Да, слава и почет придут к Менделю уже после смерти. Он же покинет жизнь, так и не разгадав тайны ястребинки, не «уложившейся» в выведенные им законы единообразия гибридов первого поколения и расщепления признаков в потомстве.

Думаю, что молодежи было бы поучительно и интересно почитать, к счастью сохранившуюся до наших дней, переписку Менделя и Негели. Столько уважения к коллеге, столько такта и аргументированности в каждом письме, что невольно подчиняешься захватывающему размышлению ученых найти причину расхождения опытов, проведенных на одном и том же объекте. Я иногда представляю себе тяжело больного, теряющего зрение Менделя, склонившегося все над теми же грядками, на которых он так счастливо экспериментировал с горохом, и взрастивших ему ястребинку, столь огорчившую исследователя. Старый, обремененный нелегкими обязанностями настоятеля монастыря человек, уходящий из жизни с горьким сознанием, что ему не удалось завершить задуманное.

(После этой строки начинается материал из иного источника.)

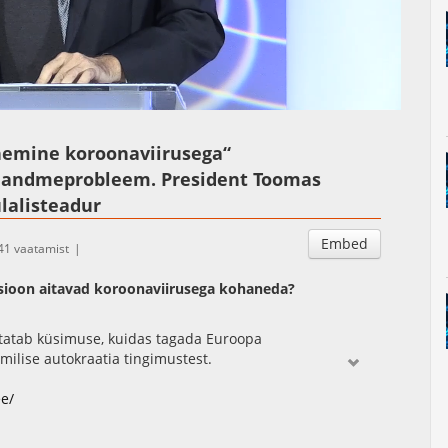
Auto
Esituskiirused
Subtitles
emine koroonaviirusega“
ui andmeprobleem. President Toomas
ülalisteadur
Embed
41 vaatamist
sioon aitavad koroonaviirusega kohaneda?
statab küsimuse, kuidas tagada Euroopa
tmilise autokraatia tingimustest.
ee/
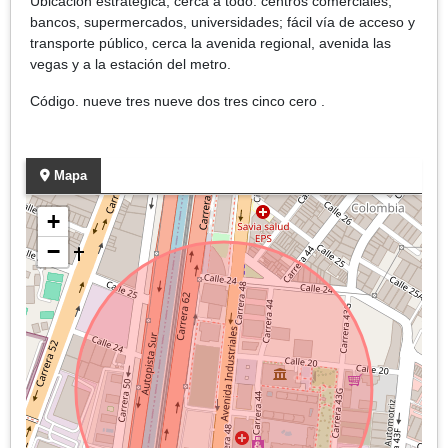
Ubicación estratégica, cerca a todo: centros comerciales,
bancos, supermercados, universidades; fácil vía de acceso y
transporte público, cerca la avenida regional, avenida las
vegas y a la estación del metro.
Código. nueve tres nueve dos tres cinco cero .
Mapa
+
−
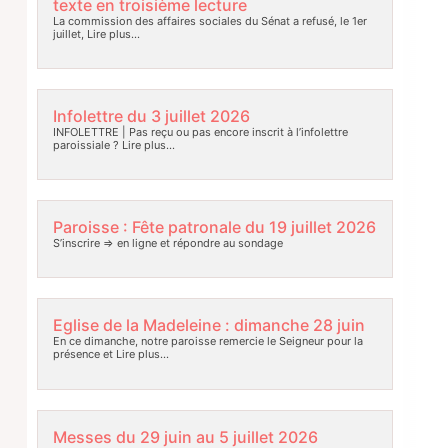
texte en troisième lecture
La commission des affaires sociales du Sénat a refusé, le 1er
juillet,
Lire plus…
Infolettre du 3 juillet 2026
INFOLETTRE | Pas reçu ou pas encore inscrit à l’infolettre
paroissiale ?
Lire plus…
Paroisse : Fête patronale du 19 juillet 2026
S’inscrire => en ligne et répondre au sondage
Eglise de la Madeleine : dimanche 28 juin
En ce dimanche, notre paroisse remercie le Seigneur pour la
présence et
Lire plus…
Messes du 29 juin au 5 juillet 2026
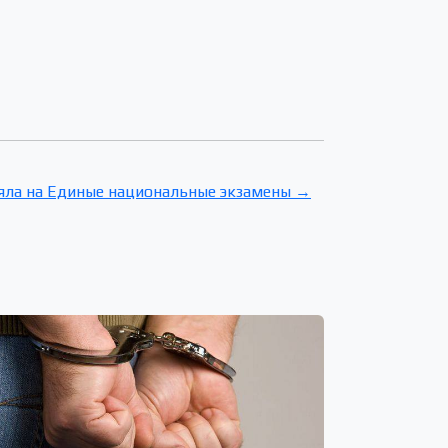
яла на Единые национальные экзамены →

Не знаю почему, но образ Менделя сливается в моем представлении с образом великого русского хирурга Николая Ивановича Пирогова или с образом другого великого естествоиспытателя — Луи Пастера. Вероятно, дело здесь вовсе не в схожести характеров, обликов. Они были настолько разными по своим научным интересам, в своих внешних проявлениях, что любое сравнение было бы неуместным или натяжкой. Их общность в ином — в одержимости, в глубочайшей честности и преданности науке, которые всегда отличают истинных ученых. Все это предполагает безоговорочное уважение к оппоненту. Единственный аргумент для них в самом весомом доказательстве — факт.

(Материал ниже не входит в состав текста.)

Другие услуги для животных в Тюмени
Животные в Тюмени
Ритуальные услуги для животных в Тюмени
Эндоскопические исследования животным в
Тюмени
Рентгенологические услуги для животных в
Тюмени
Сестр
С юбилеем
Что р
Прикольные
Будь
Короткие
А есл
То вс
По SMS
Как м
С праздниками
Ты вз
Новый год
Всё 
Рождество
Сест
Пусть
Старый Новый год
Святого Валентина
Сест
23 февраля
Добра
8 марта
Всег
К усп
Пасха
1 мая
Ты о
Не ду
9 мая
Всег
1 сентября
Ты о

Думаю, что бедой Менделя была и крайне скудная взаимоинформированность наук того времени. Ведь, по сути дела, Мендель, основоположник генетики, бился за ее признание один-единственный на своем крошечном ратном поле. Насколько же ему было б легче, знай он о работах того же Адамса, опубликовавшего к тому времени пионерскую работу о наследовании признаков у человека. Но Мендель не был знаком с этой работой. А ведь Адамс на основе эмпирических наблюдений за семьями с наследственными заболеваниями, как я уже упоминал выше, фактически сформулировал понятие наследственных задатков, подметив доминантное и рецессивное наследование признаков у человека. Но ботаники не слышали о работе врача, а тому, вероятно, выпало на долю столько практической лечебной работы, что на абстрактные размышления просто не хватало времени. В общем, так или иначе, но генетики узнали о наблюдениях Адамса, только приступив всерьез к изучению истории генетики человека.

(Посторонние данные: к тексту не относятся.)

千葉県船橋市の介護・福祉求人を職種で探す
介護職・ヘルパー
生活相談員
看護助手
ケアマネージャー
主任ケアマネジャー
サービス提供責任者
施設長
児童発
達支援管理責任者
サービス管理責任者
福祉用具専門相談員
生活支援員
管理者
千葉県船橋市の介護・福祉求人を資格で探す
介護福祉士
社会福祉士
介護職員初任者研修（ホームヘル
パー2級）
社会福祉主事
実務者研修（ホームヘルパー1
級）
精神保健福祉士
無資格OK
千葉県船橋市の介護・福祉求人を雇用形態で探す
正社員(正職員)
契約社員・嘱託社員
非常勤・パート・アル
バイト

Напрашивается и другое объяснение прискорбного непризнания Менделя: слишком рано великий исследователь сообщил о своих открытиях научному миру. Последний был к этому еще не готов. И лед тронулся лишь спустя 35 лет, когда генетика начала решительно отвоевывать себе позиции в ряду прочих естественных наук.

В 1900 году, переоткрыв законы Менделя, мир поразился красоте логики эксперимента исследователя и изящной точности его расчетов. И хотя ген продолжал оставаться гипотетической единицей наследственности, сомнения в его материальности окончательно развеялись.